Thursday, July 2, 2009
Tobacco Prohibition in the U.S. Military
A newly released report from the Institute of Medicine (IOM) provides more evidence that the federal government is steadily moving toward prohibition of tobacco. The report, requested by the Department of Defense (DOD), calls for implementation of “state-of-the-art programs to achieve tobacco-free military and veteran populations.” Some of the draconian measures include:
• Stop selling tobacco products in military commissaries and exchanges.
• Prohibit tobacco use anywhere on military installations.
• Treat tobacco use in the same way as …alcohol abuse and poor physical fitness, which impair military readiness.
The report acknowledges that deployment of military forces is a primary factor in high prevalence of tobacco use. War has been associated with increased use of tobacco for centuries. During the Revolutionary War, George Washington pleaded to the Continental Congress: “If you can't send money, send tobacco.”
Cigarettes were considered to be effective for dealing with the stress of trench warfare in the First World War; they were given to soldiers in 1917 and 1918. General Pershing said at the time, “Tobacco is as indispensable as the daily ration; we must have thousands of tons without delay.” In World War II, cigarettes were included in soldiers’ rations.
For deployed soldiers, the health hazards of smoking are far in the future. In stark contrast, the hazards of combat, both physical and mental, are endured each and every day they are deployed. Those who have never seen combat cannot comprehend the psychological toll it exacts, but we can appreciate how soldiers deal with the stress. Tobacco and nicotine are powerful psychoactive agents that help our troops manage extreme stress, grief, boredom and suffering.
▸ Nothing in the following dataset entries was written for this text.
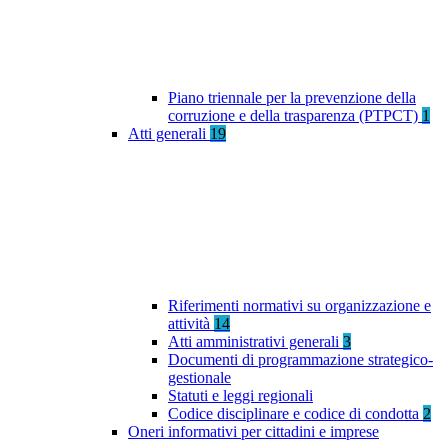
Piano triennale per la prevenzione della
corruzione e della trasparenza (PTPCT)
1
Atti generali
19
Riferimenti normativi su organizzazione e
attività
14
Atti amministrativi generali
3
Documenti di programmazione strategico-
gestionale
Statuti e leggi regionali
Codice disciplinare e codice di condotta
2
Oneri informativi per cittadini e imprese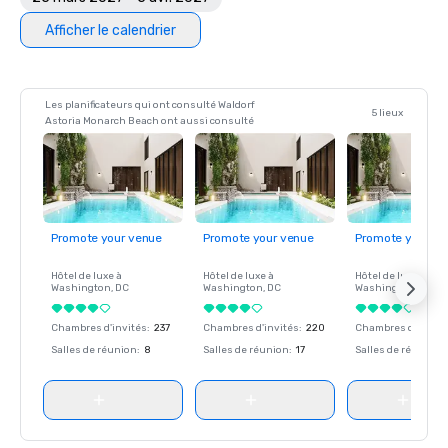
Afficher le calendrier
Les planificateurs qui ont consulté Waldorf
5 lieux
Astoria Monarch Beach ont aussi consulté
Promote your venue
Promote your venue
Promote your ve
Hôtel de luxe à
Hôtel de luxe à
Hôtel de luxe à
Washington
, DC
Washington
, DC
Washington
, DC
Chambres d'invités
:
237
Chambres d'invités
:
220
Chambres d'invité
Salles de réunion
:
8
Salles de réunion
:
17
Salles de réunion
: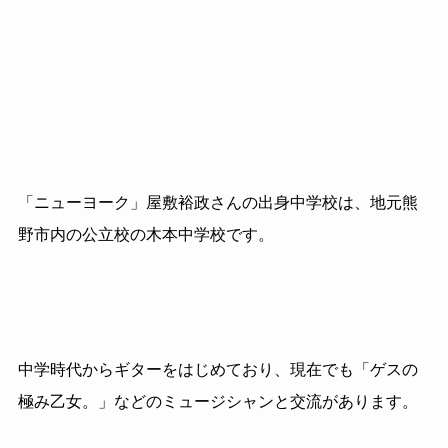
「ニューヨーク」屋敷裕政さんの出身中学校は、地元熊
野市内の公立校の木本中学校です。
中学時代からギターをはじめており、現在でも「ゲスの
極み乙女。」などのミュージシャンと交流があります。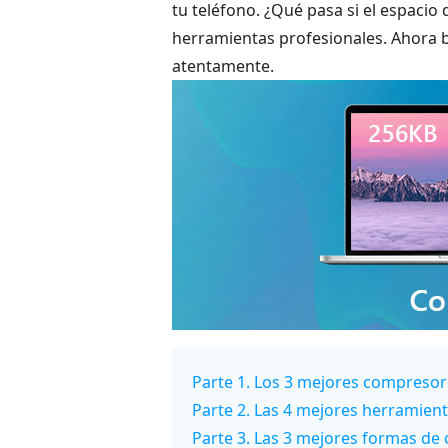
tu teléfono. ¿Qué pasa si el espaci
herramientas profesionales. Ahora bi
atentamente.
Parte 1. Los 3 mejores compresore
Parte 2. Las 4 mejores herramien
Parte 3. Las 3 mejores formas de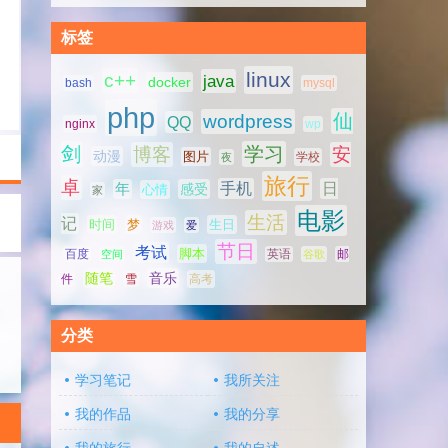
标签
linux
c++
java
docker
bash
mysql
php
仙
wordpress
QQ
nginx
wp
剑
学习
博客
安
动漫
图片
学校
夜
旅行
卓
手机
日
年
感受
心情
家
电影
生活
记
时间
梦
生日
游戏
爱
节日
考试
脚本
百度
空间
英语
谷歌
邮
随笔
音乐
高考
件
雪
分类
学习笔记
我所关注
我的作品
我的分享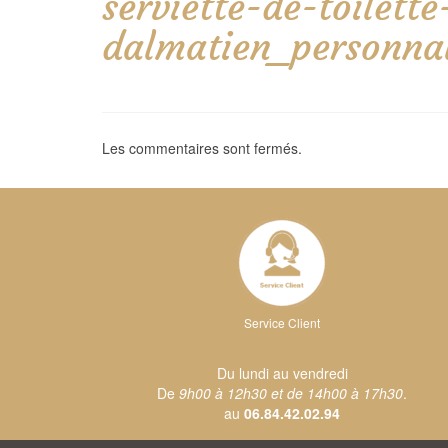
serviette-de-toilett
dalmatien_personnal
Les commentaires sont fermés.
Service Client
Du lundi au vendredi
De
9h00 à 12h30 et de 14h00 à 17h30
.
au
06.84.42.02.94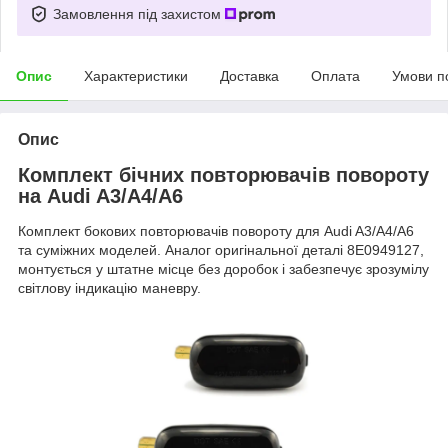
Замовлення під захистом
Опис
Характеристики
Доставка
Оплата
Умови п
Опис
Комплект бічних повторювачів повороту
на Audi A3/A4/A6
Комплект бокових повторювачів повороту для Audi A3/A4/A6
та суміжних моделей. Аналог оригінальної деталі 8E0949127,
монтується у штатне місце без доробок і забезпечує зрозумілу
світлову індикацію маневру.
There is one scientific fact that the IOM report completely ignores: The adverse health effects and long-term financial impact of soldiers’ tobacco use are almost exclusively the result of smoking, not smokeless tobacco use. The report suggests that smokeless tobacco use as risky, but it cannot refute the scientific evidence that smokeless use is 98% safer than smoking.
While no tobacco product is completely safe, cigarette smokers in the military are routinely misinformed by health professionals and government officials about the relative safety of smokeless products. As discussed in earlier posts, smokeless tobacco does not cause lung cancer, heart disease or emphysema. The risk for mouth cancer with smokeless is far lower than it is with cigarettes. In fact, the risk is vanishingly small; nine epidemiologic studies published in the last decade, including one from the American Cancer Society, have concluded that smokeless tobacco use is not associated with mouth cancer.
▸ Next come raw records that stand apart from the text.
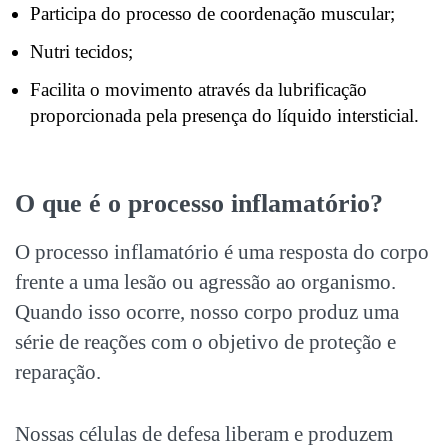
Participa do processo de coordenação muscular;
Nutri tecidos;
Facilita o movimento através da lubrificação
proporcionada pela presença do líquido intersticial.
O que é o processo inflamatório?
O processo inflamatório é uma resposta do corpo
frente a uma lesão ou agressão ao organismo.
Quando isso ocorre, nosso corpo produz uma
série de reações com o objetivo de proteção e
reparação.
Nossas células de defesa liberam e produzem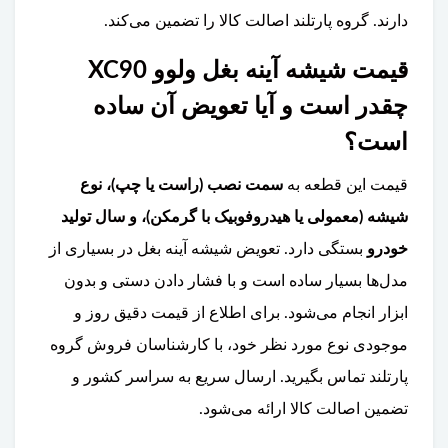
دارند. گروه پارتلند اصالت کالا را تضمین می‌کند.
قیمت شیشه آینه بغل ولوو XC90
چقدر است و آیا تعویض آن ساده
است؟
قیمت این قطعه به
سمت نصب (راست یا چپ)، نوع
شیشه (معمولی یا هیدروفوبیک با گرمکن)، و سال تولید
خودرو
بستگی دارد. تعویض شیشه آینه بغل در بسیاری از
مدل‌ها بسیار ساده است و با فشار دادن دستی و بدون
ابزار انجام می‌شود. برای اطلاع از قیمت دقیق روز و
موجودی نوع مورد نظر خود، با کارشناسان فروش گروه
پارتلند تماس بگیرید. ارسال سریع به سراسر کشور و
تضمین اصالت کالا ارائه می‌شود.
A growing number of health care and policy experts have endorsed the concept of encouraging smokers to use tobacco in a far safer way. For example, a 2007 report by Britain's Royal College of Physicians, one of the most prestigious medical societies in the world, concluded “that smokers smoke predominantly for nicotine, that nicotine itself is not especially hazardous, and that if nicotine could be provided in a form that is acceptable and effective as a cigarette substitute, millions of lives could be saved.” In 2008, the American Association of Public Health Physicians officially endorsed this strategy.
Smokeless tobacco is a satisfying and far safer substitute for cigarettes. So why is the military moving toward total tobacco prohibition? Perhaps it is because DOD’s stop-smoking programs have been unsuccessful. In desperation, the agency awarded a researcher $3.7 million to develop a video game for smoking cessation.
Our armed forces put their lives on the line every day; they use tobacco to help manage the resulting stress. The answer isn’t video games and tobacco prohibition. It's time for DOD and other agencies to stop the misinformation campaign about tobacco. Show soldiers respect by giving them truthful information about smoking and smokeless tobacco use.